*** Opening RAW DATA ***
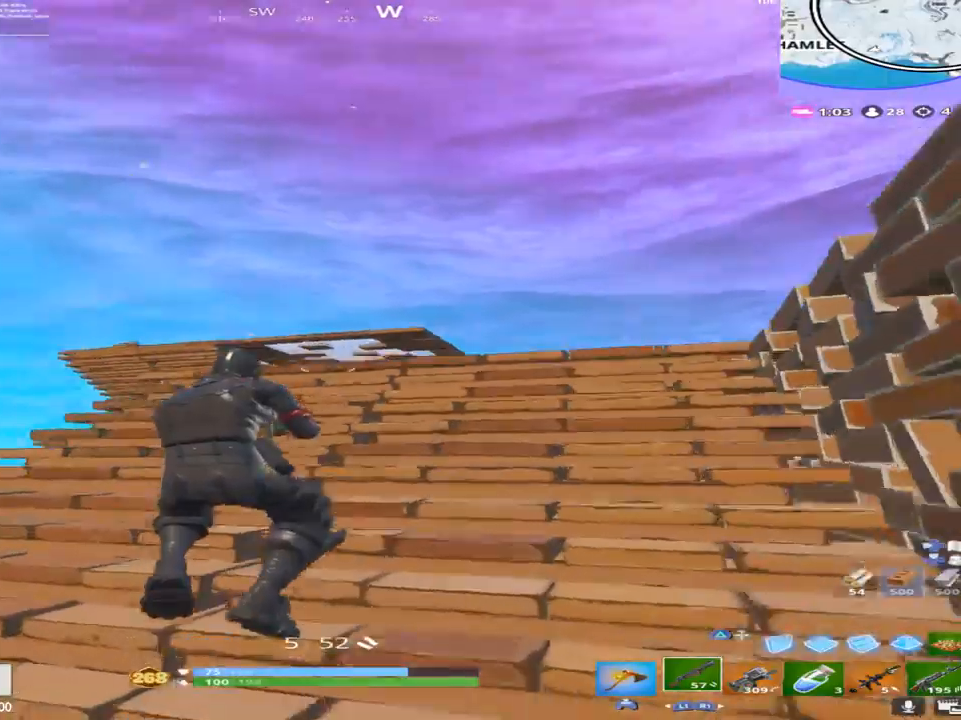
{"buttons": ["TRIANGLE"], "left_stick": "up", "right_stick": "down-right", "events": [[17, "TRIANGLE", "down"], [167, "right_stick", "center"], [183, "TRIANGLE", "up"], [283, "L2", "down"], [367, "right_stick", "down-right"], [450, "TRIANGLE", "down"], [467, "L2", "up"]]}
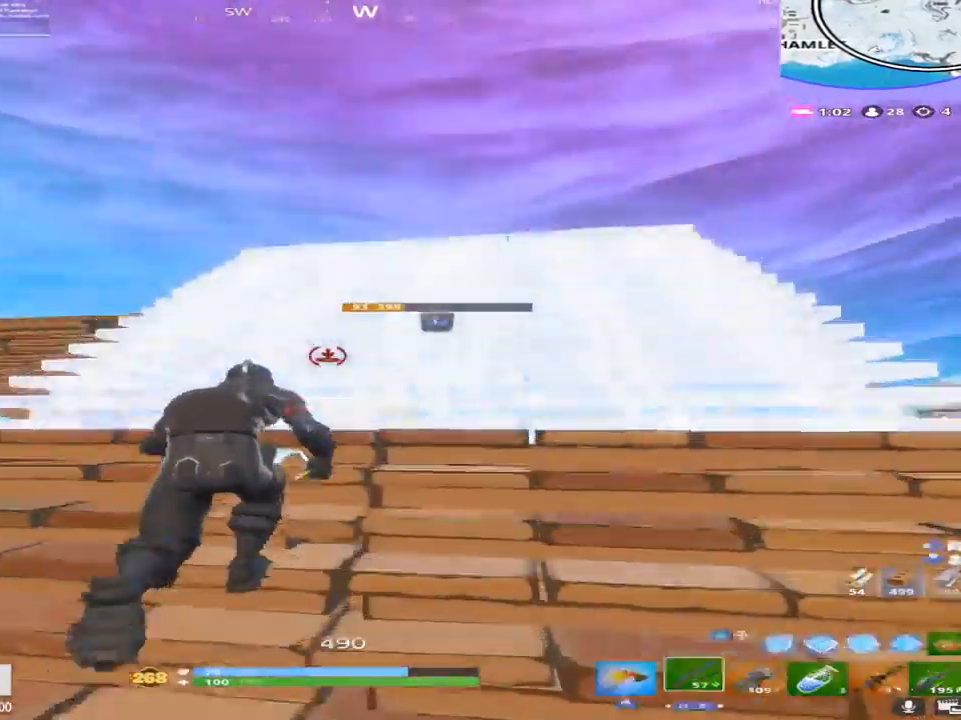
{"buttons": [], "left_stick": "up", "right_stick": "up", "events": [[17, "right_stick", "down"], [83, "TRIANGLE", "up"], [200, "right_stick", "center"], [500, "right_stick", "up"]]}
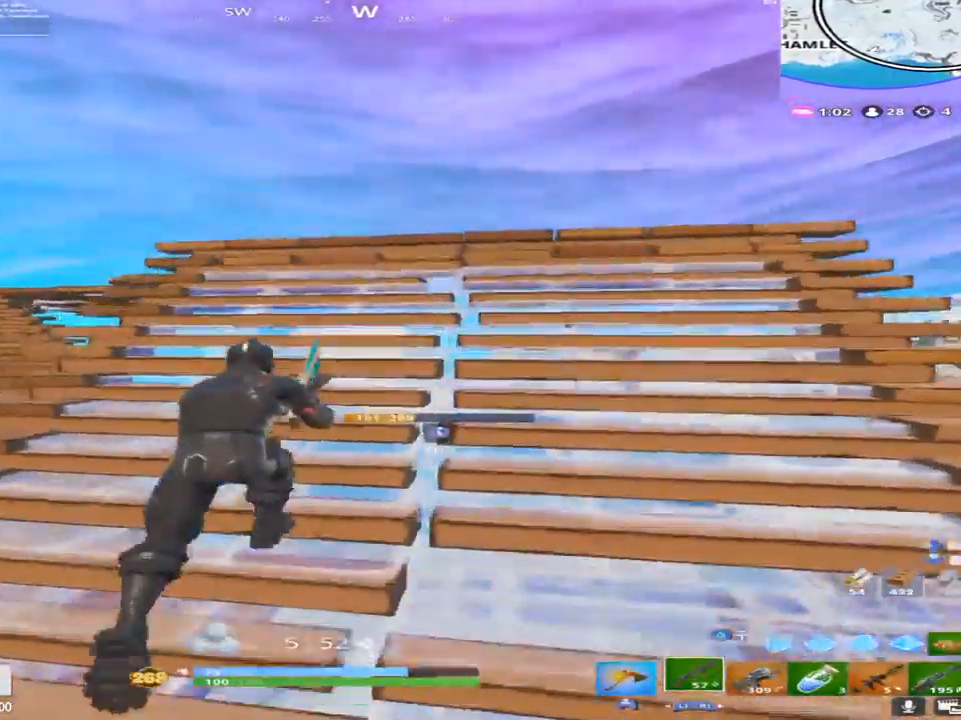
{"buttons": ["L1"], "left_stick": "up", "right_stick": "down", "events": [[17, "TRIANGLE", "down"], [150, "TRIANGLE", "up"], [217, "L2", "down"], [217, "right_stick", "center"], [300, "right_stick", "down"], [317, "TRIANGLE", "down"], [383, "L2", "up"], [450, "TRIANGLE", "up"], [483, "L1", "down"]]}
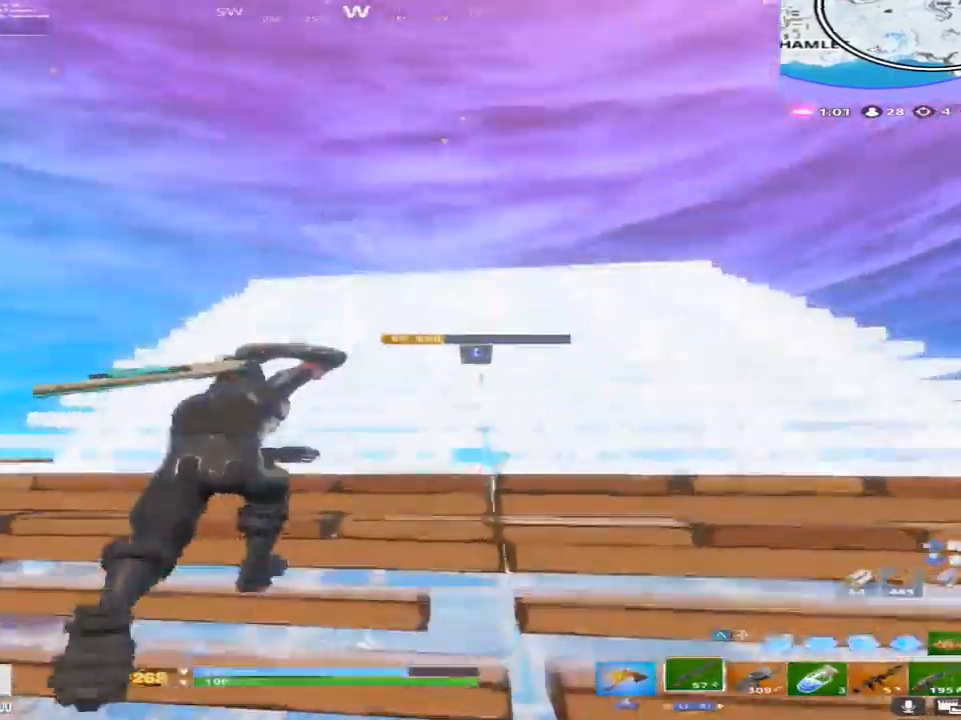
{"buttons": [], "left_stick": "up-right", "right_stick": "down", "events": [[17, "left_stick", "up-right"], [117, "L1", "up"], [133, "right_stick", "down-left"], [367, "L1", "down"], [467, "right_stick", "down"], [500, "L1", "up"]]}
*** Closing RAW DATA ***
=== YOUR INSTRUCTIONS ===
A faithful copy of all the data above is required, printed exactly and with no pictures.

=== EXERCISE RESPONSE ===
{"buttons": ["TRIANGLE"], "left_stick": "up", "right_stick": "down-right", "events": [[17, "TRIANGLE", "down"], [167, "right_stick", "center"], [183, "TRIANGLE", "up"], [283, "L2", "down"], [367, "right_stick", "down-right"], [450, "TRIANGLE", "down"], [467, "L2", "up"]]}
{"buttons": [], "left_stick": "up", "right_stick": "up", "events": [[17, "right_stick", "down"], [83, "TRIANGLE", "up"], [200, "right_stick", "center"], [500, "right_stick", "up"]]}
{"buttons": ["L1"], "left_stick": "up", "right_stick": "down", "events": [[17, "TRIANGLE", "down"], [150, "TRIANGLE", "up"], [217, "L2", "down"], [217, "right_stick", "center"], [300, "right_stick", "down"], [317, "TRIANGLE", "down"], [383, "L2", "up"], [450, "TRIANGLE", "up"], [483, "L1", "down"]]}
{"buttons": [], "left_stick": "up-right", "right_stick": "down", "events": [[17, "left_stick", "up-right"], [117, "L1", "up"], [133, "right_stick", "down-left"], [367, "L1", "down"], [467, "right_stick", "down"], [500, "L1", "up"]]}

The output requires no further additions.